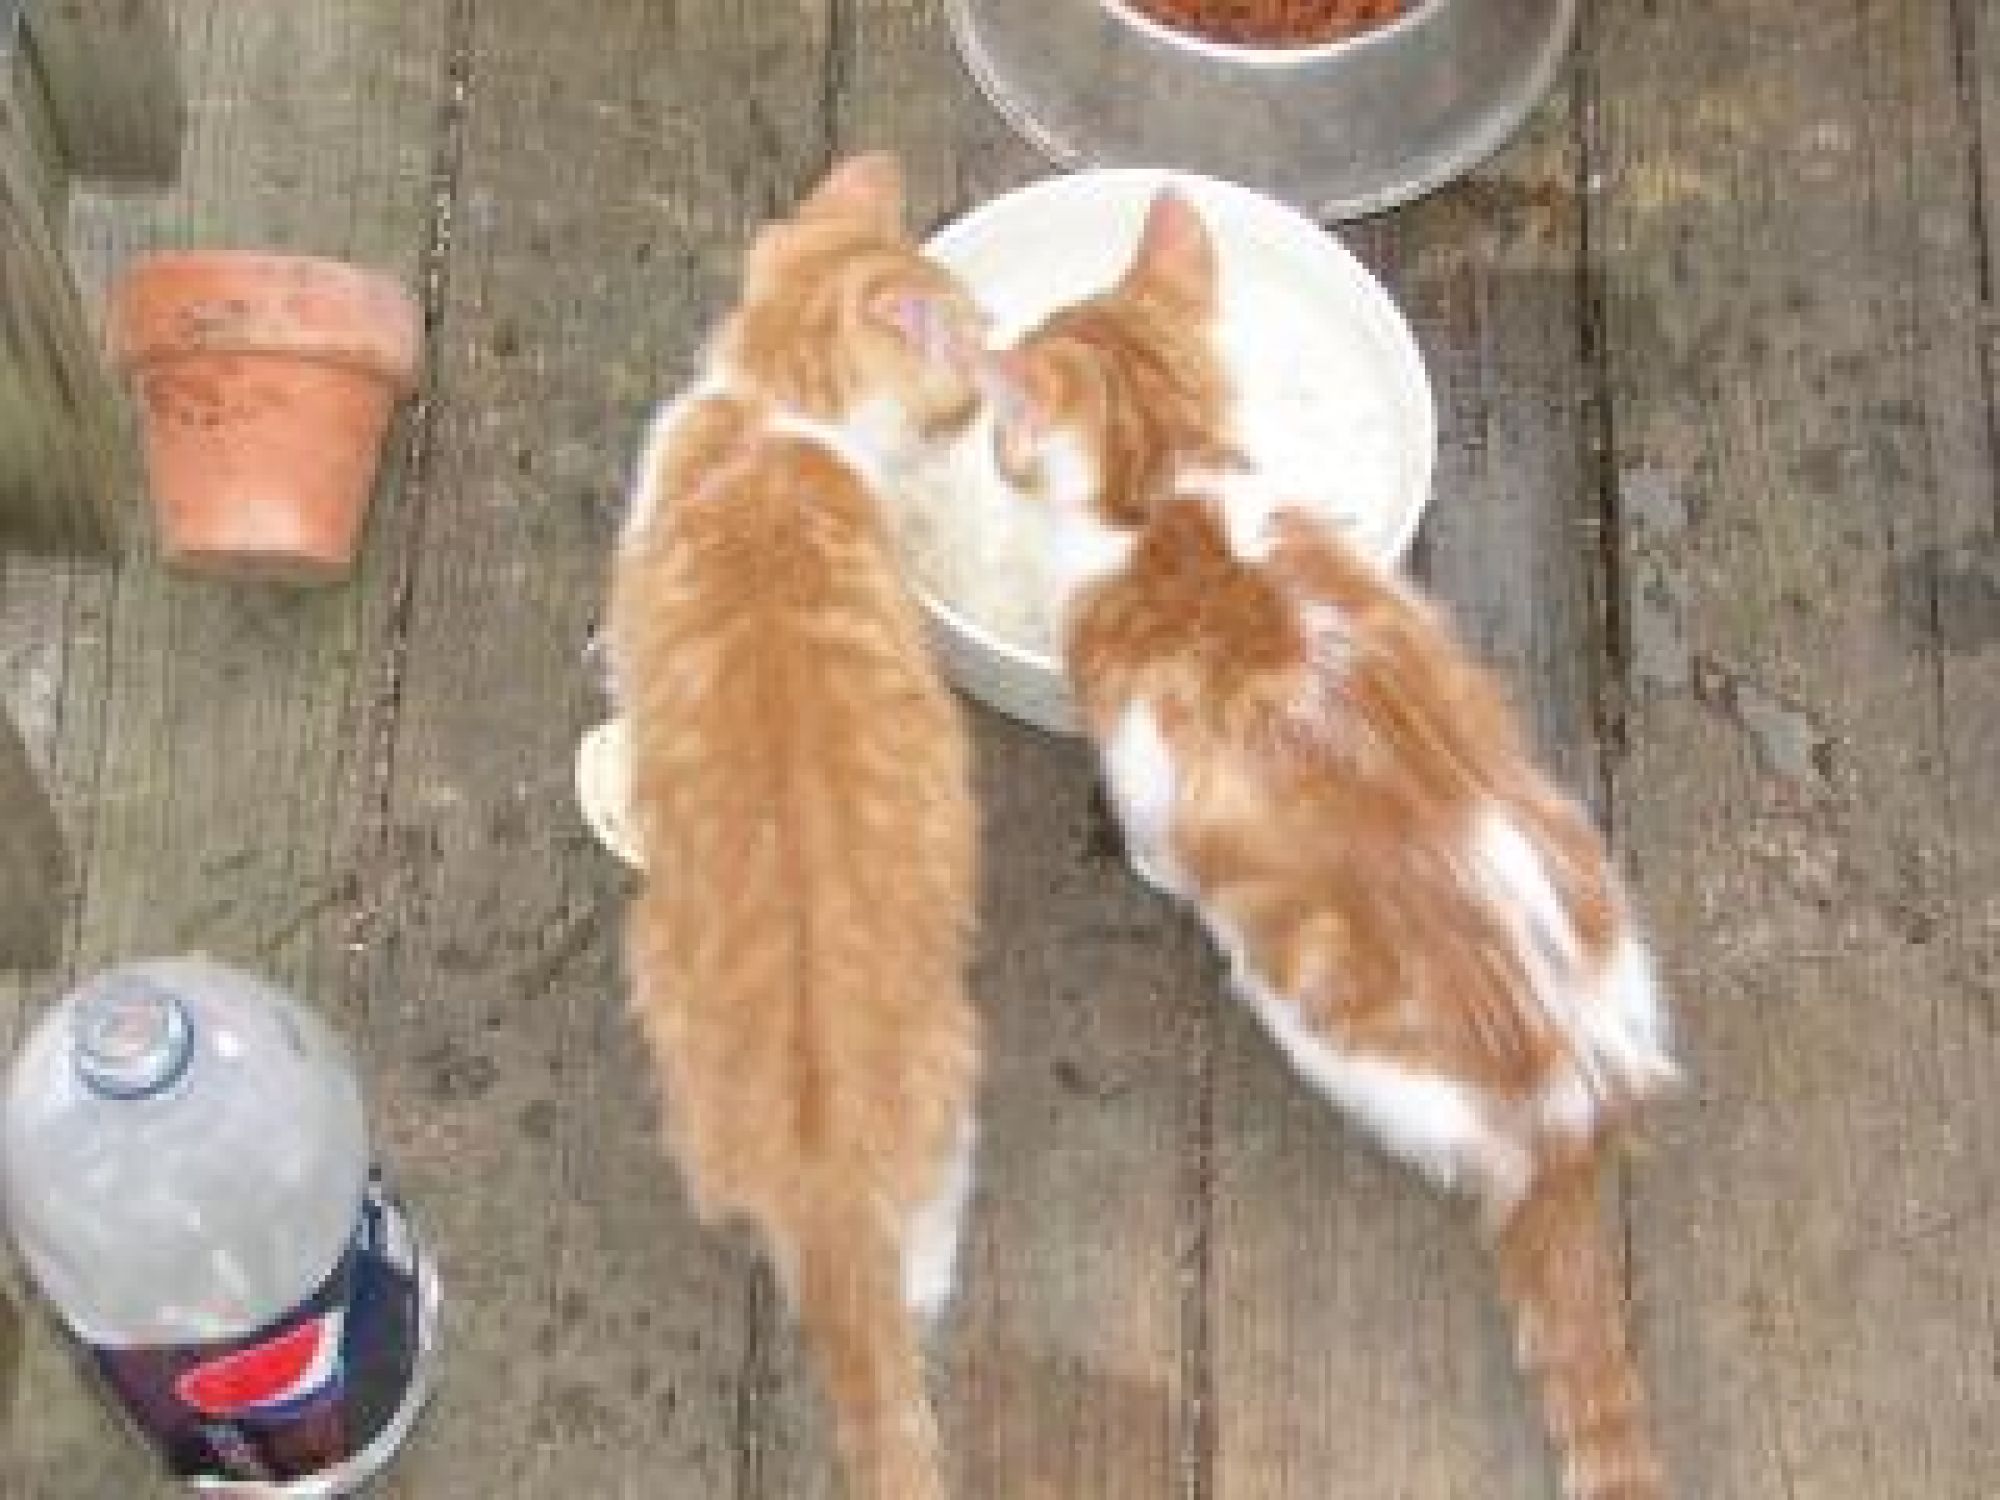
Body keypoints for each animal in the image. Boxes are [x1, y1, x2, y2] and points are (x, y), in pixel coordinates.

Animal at [978, 190, 1677, 1500]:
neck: (1167, 492)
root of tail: (1574, 1110)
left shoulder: (1144, 765)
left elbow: (1151, 832)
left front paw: (1147, 866)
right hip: (1592, 870)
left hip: (1323, 1020)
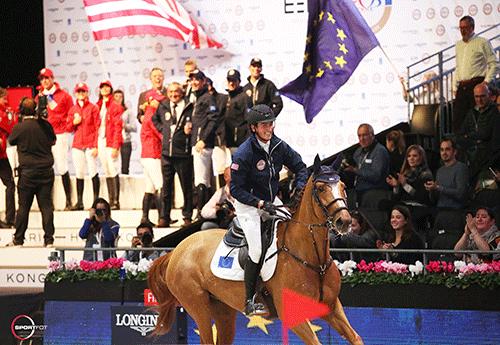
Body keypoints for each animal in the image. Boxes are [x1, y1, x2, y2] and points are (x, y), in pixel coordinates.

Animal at [148, 162, 364, 344]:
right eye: (320, 188)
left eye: (343, 185)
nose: (344, 221)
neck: (313, 259)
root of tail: (177, 249)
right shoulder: (294, 316)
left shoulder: (332, 307)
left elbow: (356, 338)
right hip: (197, 305)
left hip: (223, 310)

===============

» Exercise requirements
Take each line from the records and copy it unchanged, leaving images out.

» Solved exercise
Body keypoints for each animal in the image. Boxes are [x1, y1, x2, y2] and points are (x, y), in pixel coordinates.

Animal at [978, 190, 1677, 1500]:
neck: (1167, 492)
root of tail: (1574, 1110)
left shoulder: (1144, 765)
left elbow: (1151, 832)
left front paw: (1147, 866)
right hip: (1592, 870)
left hip: (1323, 1020)
Body keypoints for each animal in the image. Boxes are [x1, y1, x2, y2] and points are (x, y), in pixel coordinates.

Animal at [148, 162, 364, 344]:
right eye: (320, 188)
left eye: (343, 185)
nose: (344, 221)
neck: (313, 259)
root of tail: (177, 249)
right shoulder: (294, 316)
left shoulder: (332, 307)
left elbow: (356, 338)
right hip: (197, 305)
left hip: (223, 310)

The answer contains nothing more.